(Saved data entries)
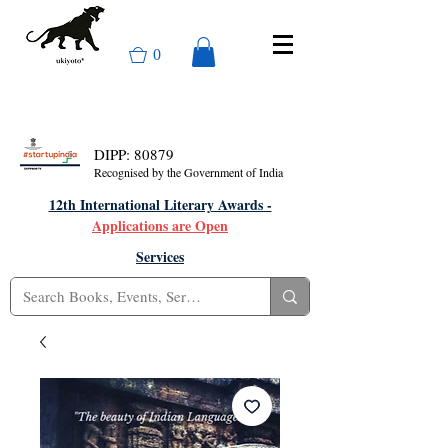
0
DIPP: 80879
Recognised by the Government of India
12th International Literary Awards -
Applications are Open
Services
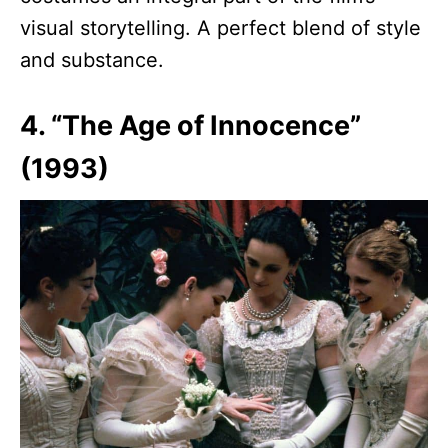
visual storytelling. A perfect blend of style
and substance.
4. “The Age of Innocence”
(1993)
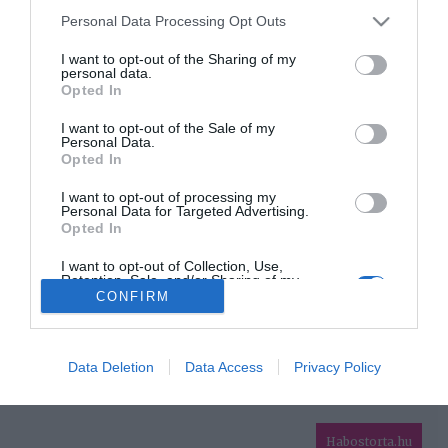
Please note that this website/app uses one or more Google
Personal Data Processing Opt Outs
services and may gather and store information including but
HIRDETÉS
not limited to your visit or usage behaviour. You may click to
I want to opt-out of the Sharing of my
personal data.
grant or deny consent to Google and its third-party tags to
Opted In
use your data for below specified purposes in below Google
consent section.
I want to opt-out of the Sale of my
Personal Data.
Opted In
I want to opt-out of processing my
Personal Data for Targeted Advertising.
Opted In
HABOSTORTA.HU
I want to opt-out of Collection, Use,
Retention, Sale, and/or Sharing of my
IMPRESSZUM
Personal Data that Is Unrelated with the
CONFIRM
Purposes for which it was collected.
MÉDIAAJÁNLAT
Opted Out
FACEBOOK
Google consents
Data Deletion
Data Access
Privacy Policy
I want to allow Google to enable storage
related to advertising like cookies on web or
Habostorta.hu
device identifiers in apps.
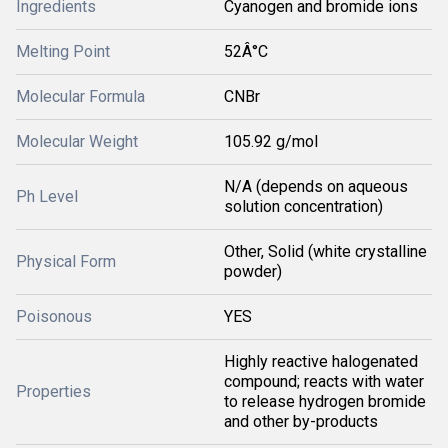
Ingredients
Cyanogen and bromide ions
Melting Point
52Â°C
Molecular Formula
CNBr
Molecular Weight
105.92 g/mol
N/A (depends on aqueous
Ph Level
solution concentration)
Other, Solid (white crystalline
Physical Form
powder)
Poisonous
YES
Highly reactive halogenated
compound; reacts with water
Properties
to release hydrogen bromide
and other by-products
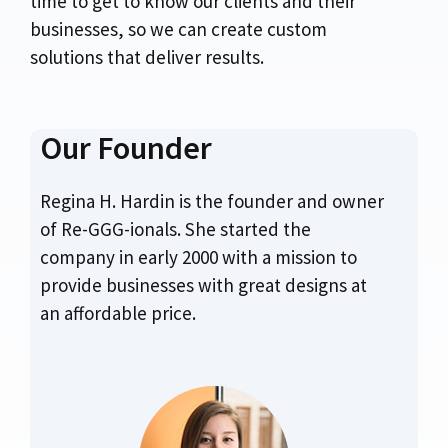
time to get to know our clients and their
businesses, so we can create custom
solutions that deliver results.
Our Founder
Regina H. Hardin is the founder and owner
of Re-GGG-ionals. She started the
company in early 2000 with a mission to
provide businesses with great designs at
an affordable price.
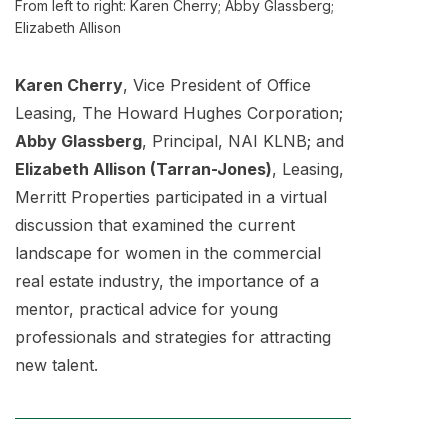
From left to right: Karen Cherry; Abby Glassberg;
Elizabeth Allison
Karen Cherry
, Vice President of Office
Leasing, The Howard Hughes Corporation;
Abby Glassberg
, Principal, NAI KLNB; and
Elizabeth Allison (Tarran-Jones)
, Leasing,
Merritt Properties participated in a virtual
discussion that examined the current
landscape for women in the commercial
real estate industry, the importance of a
mentor, practical advice for young
professionals and strategies for attracting
new talent.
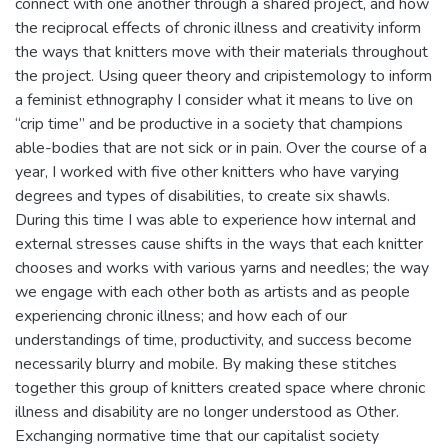
connect with one another through a shared project, and how
the reciprocal effects of chronic illness and creativity inform
the ways that knitters move with their materials throughout
the project. Using queer theory and cripistemology to inform
a feminist ethnography I consider what it means to live on
“crip time” and be productive in a society that champions
able-bodies that are not sick or in pain. Over the course of a
year, I worked with five other knitters who have varying
degrees and types of disabilities, to create six shawls.
During this time I was able to experience how internal and
external stresses cause shifts in the ways that each knitter
chooses and works with various yarns and needles; the way
we engage with each other both as artists and as people
experiencing chronic illness; and how each of our
understandings of time, productivity, and success become
necessarily blurry and mobile. By making these stitches
together this group of knitters created space where chronic
illness and disability are no longer understood as Other.
Exchanging normative time that our capitalist society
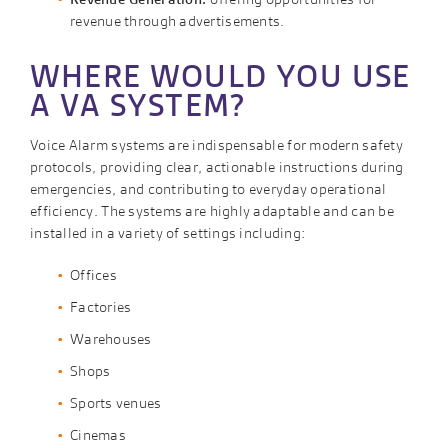
revenue through advertisements.
WHERE WOULD YOU USE
A VA SYSTEM?
Voice Alarm systems are indispensable for modern safety
protocols, providing clear, actionable instructions during
emergencies, and contributing to everyday operational
efficiency. The systems are highly adaptable and can be
installed in a variety of settings including:
Offices
Factories
Warehouses
Shops
Sports venues
Cinemas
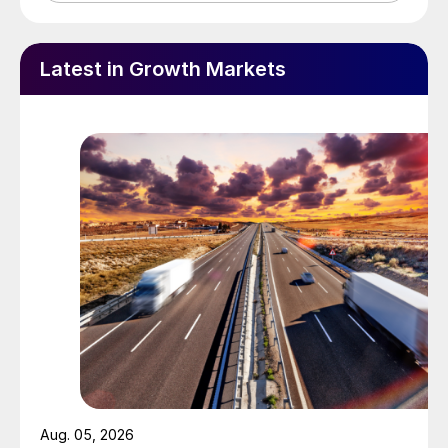
Latest in Growth Markets
Aug. 05, 2026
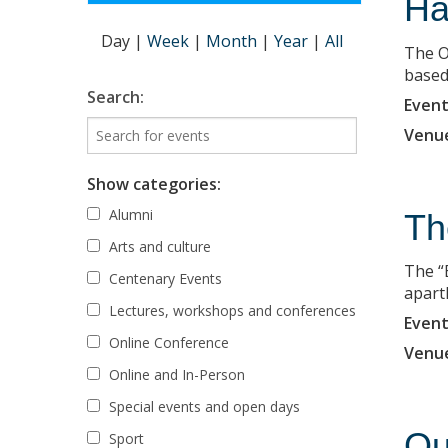
Ha
Day
|
Week
|
Month
|
Year
|
All
The O
based 
Search:
Event
Venu
Show categories:
Alumni
Th
Arts and culture
The “
Centenary Events
apart
Lectures, workshops and conferences
Event
Online Conference
Venu
Online and In-Person
Special events and open days
Ou
Sport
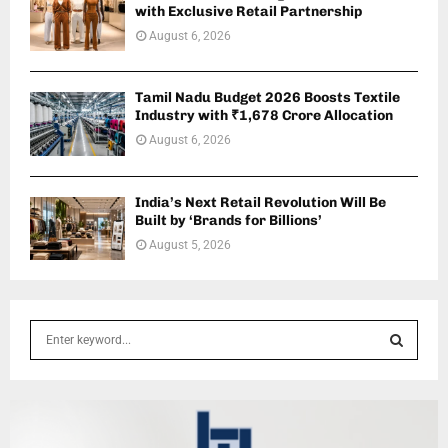
with Exclusive Retail Partnership
August 6, 2026
Tamil Nadu Budget 2026 Boosts Textile
Industry with ₹1,678 Crore Allocation
August 6, 2026
India’s Next Retail Revolution Will Be
Built by ‘Brands for Billions’
August 5, 2026
S
e
a
S
r
c
E
h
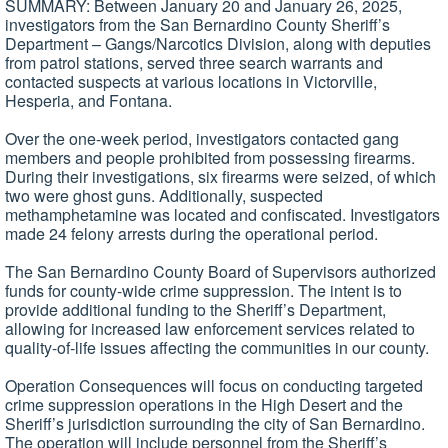
SUMMARY: Between January 20 and January 26, 2025,
investigators from the San Bernardino County Sheriff’s
Department – Gangs/Narcotics Division, along with deputies
from patrol stations, served three search warrants and
contacted suspects at various locations in Victorville,
Hesperia, and Fontana.
Over the one-week period, investigators contacted gang
members and people prohibited from possessing firearms.
During their investigations, six firearms were seized, of which
two were ghost guns. Additionally, suspected
methamphetamine was located and confiscated. Investigators
made 24 felony arrests during the operational period.
The San Bernardino County Board of Supervisors authorized
funds for county-wide crime suppression. The intent is to
provide additional funding to the Sheriff’s Department,
allowing for increased law enforcement services related to
quality-of-life issues affecting the communities in our county.
Operation Consequences will focus on conducting targeted
crime suppression operations in the High Desert and the
Sheriff’s jurisdiction surrounding the city of San Bernardino.
The operation will include personnel from the Sheriff’s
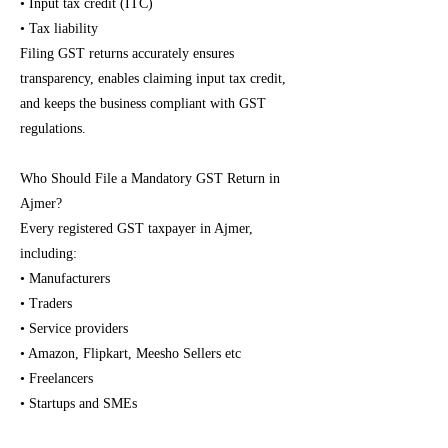
• Input tax credit (ITC)
• Tax liability
Filing GST returns accurately ensures
transparency, enables claiming input tax credit,
and keeps the business compliant with GST
regulations.
Who Should File a Mandatory GST Return in
Ajmer?
Every registered GST taxpayer in Ajmer,
including:
• Manufacturers
• Traders
• Service providers
• Amazon, Flipkart, Meesho Sellers etc
• Freelancers
• Startups and SMEs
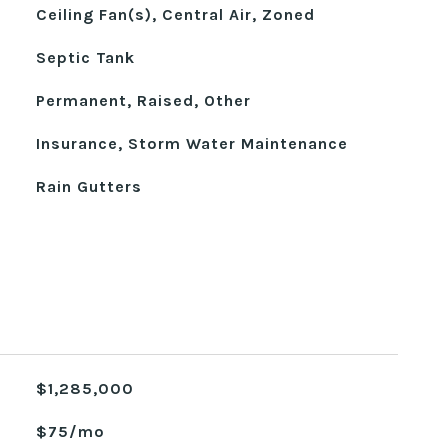
Ceiling Fan(s), Central Air, Zoned
Septic Tank
Permanent, Raised, Other
Insurance, Storm Water Maintenance
Rain Gutters
$1,285,000
$75/mo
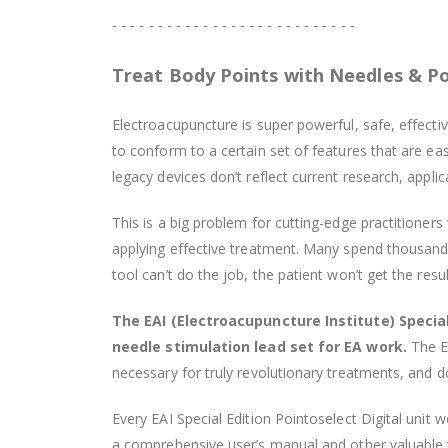
- - - - - - - - - - - - - - - - - - - - - - - - - - -
Treat Body Points with Needles & P
Electroacupuncture is super powerful, safe, effecti
to conform to a certain set of features that are 
legacy devices don’t reflect current research, appli
This is a big problem for cutting-edge practitioner
applying effective treatment. Many spend thousands o
tool can’t do the job, the patient won’t get the resu
The EAI (Electroacupuncture Institute) Special
needle stimulation lead set for EA work.
The EA
necessary for truly revolutionary treatments, and d
Every EAI Special Edition Pointoselect Digital unit 
a comprehensive user’s manual and other valuable 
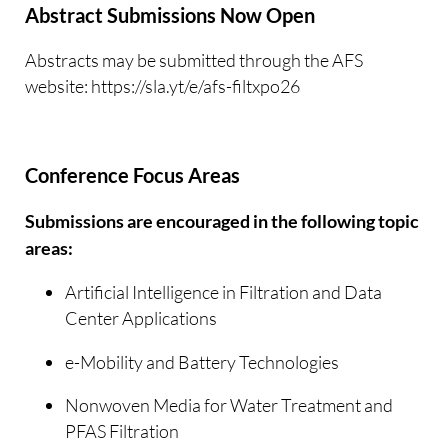
Abstract Submissions Now Open
Abstracts may be submitted through the AFS
website: https://sla.yt/e/afs-filtxpo26
Conference Focus Areas
Submissions are encouraged in the following topic
areas:
Artificial Intelligence in Filtration and Data
Center Applications
e-Mobility and Battery Technologies
Nonwoven Media for Water Treatment and
PFAS Filtration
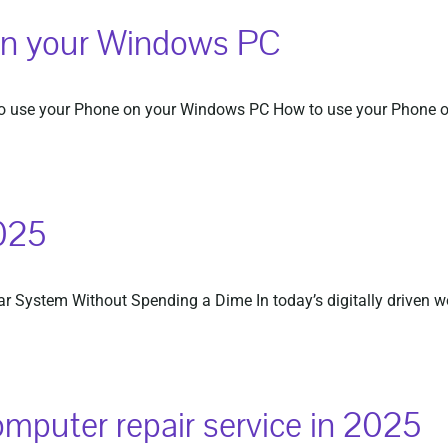
on your Windows PC
 use your Phone on your Windows PC How to use your Phone on 
025
 System Without Spending a Dime In today’s digitally driven worl
omputer repair service in 2025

* WRITTEN TASK: Every record must be returned exactly. Leave its pictures out.

* TASK RESPONSE:
0
DIPP: 80879
Recognised by the Government of India
12th International Literary Awards -
Applications are Open
Services
visual storytelling. A perfect blend of style
and substance.
4. “The Age of Innocence”
(1993)
Please note that this website/app uses one or more Google
Personal Data Processing Opt Outs
services and may gather and store information including but
HIRDETÉS
not limited to your visit or usage behaviour. You may click to
I want to opt-out of the Sharing of my
personal data.
grant or deny consent to Google and its third-party tags to
Opted In
use your data for below specified purposes in below Google
consent section.
I want to opt-out of the Sale of my
Personal Data.
Opted In
I want to opt-out of processing my
Personal Data for Targeted Advertising.
Opted In
HABOSTORTA.HU
I want to opt-out of Collection, Use,
Retention, Sale, and/or Sharing of my
IMPRESSZUM
Personal Data that Is Unrelated with the
CONFIRM
Purposes for which it was collected.
MÉDIAAJÁNLAT
Opted Out
FACEBOOK
Google consents
Data Deletion
Data Access
Privacy Policy
I want to allow Google to enable storage
related to advertising like cookies on web or
Habostorta.hu
device identifiers in apps.
Ingredients
Cyanogen and bromide ions
Melting Point
52Â°C
Molecular Formula
CNBr
Molecular Weight
105.92 g/mol
N/A (depends on aqueous
Ph Level
solution concentration)
Other, Solid (white crystalline
Physical Form
powder)
Poisonous
YES
Highly reactive halogenated
compound; reacts with water
Properties
to release hydrogen bromide
and other by-products
time to get to know our clients and their
businesses, so we can create custom
solutions that deliver results.
Our Founder
Regina H. Hardin is the founder and owner
of Re-GGG-ionals. She started the
company in early 2000 with a mission to
provide businesses with great designs at
an affordable price.
From left to right: Karen Cherry; Abby Glassberg;
Elizabeth Allison
Karen Cherry
, Vice President of Office
Leasing, The Howard Hughes Corporation;
Abby Glassberg
, Principal, NAI KLNB; and
Elizabeth Allison (Tarran-Jones)
, Leasing,
Merritt Properties participated in a virtual
discussion that examined the current
landscape for women in the commercial
real estate industry, the importance of a
mentor, practical advice for young
professionals and strategies for attracting
new talent.
connect with one another through a shared project, and how
the reciprocal effects of chronic illness and creativity inform
the ways that knitters move with their materials throughout
the project. Using queer theory and cripistemology to inform
a feminist ethnography I consider what it means to live on
“crip time” and be productive in a society that champions
able-bodies that are not sick or in pain. Over the course of a
year, I worked with five other knitters who have varying
degrees and types of disabilities, to create six shawls.
During this time I was able to experience how internal and
external stresses cause shifts in the ways that each knitter
chooses and works with various yarns and needles; the way
we engage with each other both as artists and as people
experiencing chronic illness; and how each of our
understandings of time, productivity, and success become
necessarily blurry and mobile. By making these stitches
together this group of knitters created space where chronic
illness and disability are no longer understood as Other.
Exchanging normative time that our capitalist society
revenue through advertisements.
WHERE WOULD YOU USE
A VA SYSTEM?
Voice Alarm systems are indispensable for modern safety
protocols, providing clear, actionable instructions during
emergencies, and contributing to everyday operational
efficiency. The systems are highly adaptable and can be
installed in a variety of settings including:
Offices
Factories
Warehouses
Shops
Sports venues
Cinemas
Latest in Growth Markets
Aug. 05, 2026
Ha
Day
|
Week
|
Month
|
Year
|
All
The O
based 
Search:
Event
Venu
Show categories:
Alumni
Th
Arts and culture
The “
Centenary Events
apart
Lectures, workshops and conferences
Event
Online Conference
Venu
Online and In-Person
Special events and open days
Ou
Sport
with Exclusive Retail Partnership
August 6, 2026
Tamil Nadu Budget 2026 Boosts Textile
Industry with ₹1,678 Crore Allocation
August 6, 2026
India’s Next Retail Revolution Will Be
Built by ‘Brands for Billions’
August 5, 2026
S
e
a
S
r
c
E
h
SUMMARY: Between January 20 and January 26, 2025,
investigators from the San Bernardino County Sheriff’s
Department – Gangs/Narcotics Division, along with deputies
from patrol stations, served three search warrants and
contacted suspects at various locations in Victorville,
Hesperia, and Fontana.
Over the one-week period, investigators contacted gang
members and people prohibited from possessing firearms.
During their investigations, six firearms were seized, of which
two were ghost guns. Additionally, suspected
methamphetamine was located and confiscated. Investigators
made 24 felony arrests during the operational period.
The San Bernardino County Board of Supervisors authorized
funds for county-wide crime suppression. The intent is to
provide additional funding to the Sheriff’s Department,
allowing for increased law enforcement services related to
quality-of-life issues affecting the communities in our county.
Operation Consequences will focus on conducting targeted
crime suppression operations in the High Desert and the
Sheriff’s jurisdiction surrounding the city of San Bernardino.
The operation will include personnel from the Sheriff’s
• Input tax credit (ITC)
• Tax liability
Filing GST returns accurately ensures
transparency, enables claiming input tax credit,
and keeps the business compliant with GST
regulations.
Who Should File a Mandatory GST Return in
Ajmer?
Every registered GST taxpayer in Ajmer,
including:
• Manufacturers
• Traders
• Service providers
• Amazon, Flipkart, Meesho Sellers etc
• Freelancers
• Startups and SMEs
Ceiling Fan(s), Central Air, Zoned
Septic Tank
Permanent, Raised, Other
Insurance, Storm Water Maintenance
Rain Gutters
$1,285,000
$75/mo
- - - - - - - - - - - - - - - - - - - - - - - - - - -
Treat Body Points with Needles & P
Electroacupuncture is super powerful, safe, effecti
to conform to a certain set of features that are 
legacy devices don’t reflect current research, appli
This is a big problem for cutting-edge practitioner
applying effective treatment. Many spend thousands o
tool can’t do the job, the patient won’t get the resu
The EAI (Electroacupuncture Institute) Special
needle stimulation lead set for EA work.
The EA
necessary for truly revolutionary treatments, and d
Every EAI Special Edition Pointoselect Digital unit 
a comprehensive user’s manual and other valuable 
Abstract Submissions Now Open
Abstracts may be submitted through the AFS
website: https://sla.yt/e/afs-filtxpo26
Conference Focus Areas
Submissions are encouraged in the following topic
areas:
Artificial Intelligence in Filtration and Data
Center Applications
e-Mobility and Battery Technologies
Nonwoven Media for Water Treatment and
PFAS Filtration
on your Windows PC
 use your Phone on your Windows PC How to use your Phone on 
025
 System Without Spending a Dime In today’s digitally driven worl
omputer repair service in 2025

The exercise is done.